Text under study:
══════
More specifically, the restoration control unit 630, as a configuration for implementing the function described above, includes a restoration execution unit 631, a spot detection unit 632, an evaluation value calculation unit 633, a restoration determination unit 634, a spot removing control unit 635, and an image output control unit 636.

The restoration execution unit 631 generates the restored image from the captured image. More specifically, as shown in FIG. 7, the restoration execution unit 631 generates the restored image from the captured image by using a restoration neural network 631a pre-trained by machine learning so as to output the restored image according to input of the captured image.

FIG. 7 is an exemplary and schematic diagram for illustrating restoration of the captured image executed in the embodiment. In an example shown in FIG. 7, the restoration execution unit 631 obtains, by inputting a captured image 710 including spotted areas 711 caused by water droplets into the restoration neural network 631a, a restored image 720 as the captured image 710 from which the spotted areas 711 are removed.

The restoration neural network 631a as described above can be obtained by any method using the machine learning. For example, the restoration neural network 631a as described above can be obtained by causing a deep neural network to learn, by using any machine learning algorithm, a correspondence relationship between a feature amount of a first sample image corresponding to the captured image that does not include any spotted area and a feature amount of a second sample image where a spotted area is artificially added to the first sample image.

Returning to FIG. 6, the spot detection unit 632 determines whether the captured image includes a spotted area by detecting a possibility of each area (the size may be one pixel or a plurality of pixels) in the captured image corresponding to a spotted area. Details will be described later, and in the embodiment, the spot detection unit 632 detects whether the captured image includes a spotted area, and more specifically, detects spot data related to a position and a size (area) of the spotted area included in the captured image by using a spot detection neural network 632a pre-trained by the machine learning so as to output a numerical value of, for example, 0 to 1 indicating the possibility of each area in the captured image according to the input of the captured image corresponding to the spotted area.

Here, when it is determined that the captured image does not include a spotted area, there is no room to execute the restoration of the captured image. On the other hand, when it is determined that the captured image includes a spotted area, there is room to execute the restoration of the captured image. However, as described above, even if it is determined that the captured image includes a spotted area, it may be inappropriate to execute the restoration of the captured image according to the positional relationship between the road surface area where the road surface is captured and the spotted area in the captured image.
══════
Data supplied:
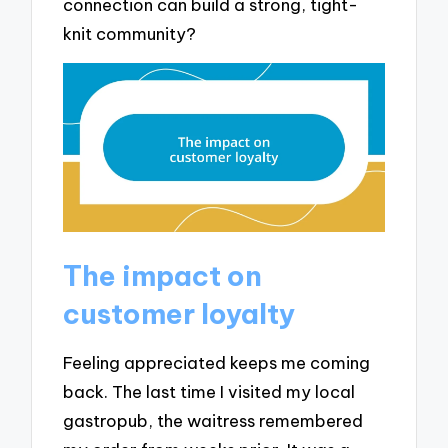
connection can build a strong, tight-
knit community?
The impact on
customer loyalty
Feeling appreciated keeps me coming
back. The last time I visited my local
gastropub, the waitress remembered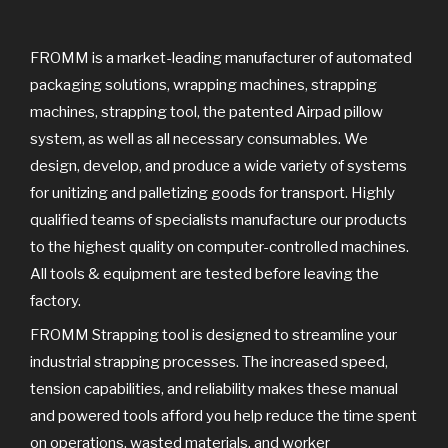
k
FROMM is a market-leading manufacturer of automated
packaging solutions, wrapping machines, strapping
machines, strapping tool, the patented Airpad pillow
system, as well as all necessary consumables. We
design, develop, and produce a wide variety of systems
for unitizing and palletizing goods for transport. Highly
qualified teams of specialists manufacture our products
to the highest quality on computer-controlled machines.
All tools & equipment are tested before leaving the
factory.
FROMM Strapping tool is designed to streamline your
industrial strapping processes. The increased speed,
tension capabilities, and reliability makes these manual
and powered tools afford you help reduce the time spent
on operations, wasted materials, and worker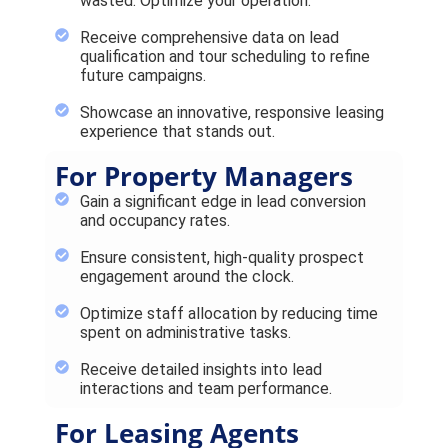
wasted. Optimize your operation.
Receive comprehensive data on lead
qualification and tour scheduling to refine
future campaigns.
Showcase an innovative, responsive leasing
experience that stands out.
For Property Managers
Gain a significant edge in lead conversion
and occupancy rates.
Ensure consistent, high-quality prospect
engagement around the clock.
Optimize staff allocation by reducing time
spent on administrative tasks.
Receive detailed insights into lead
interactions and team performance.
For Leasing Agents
══════
Activities:
A) From the passage on image restoration, extract the words beginning at "Here, when it" and stopping after "in the captured image.".
B) Name every unit that the passage on image restoration lists as part of the restoration control unit 630, with its reference number.

Responses per task:
A)
Here, when it is determined that the captured image does not include a spotted area, there is no room to execute the restoration of the captured image. On the other hand, when it is determined that the captured image includes a spotted area, there is room to execute the restoration of the captured image. However, as described above, even if it is determined that the captured image includes a spotted area, it may be inappropriate to execute the restoration of the captured image according to the positional relationship between the road surface area where the road surface is captured and the spotted area in the captured image.

B)
- Restoration execution unit 631
- Spot detection unit 632
- Evaluation value calculation unit 633
- Restoration determination unit 634
- Spot removing control unit 635
- Image output control unit 636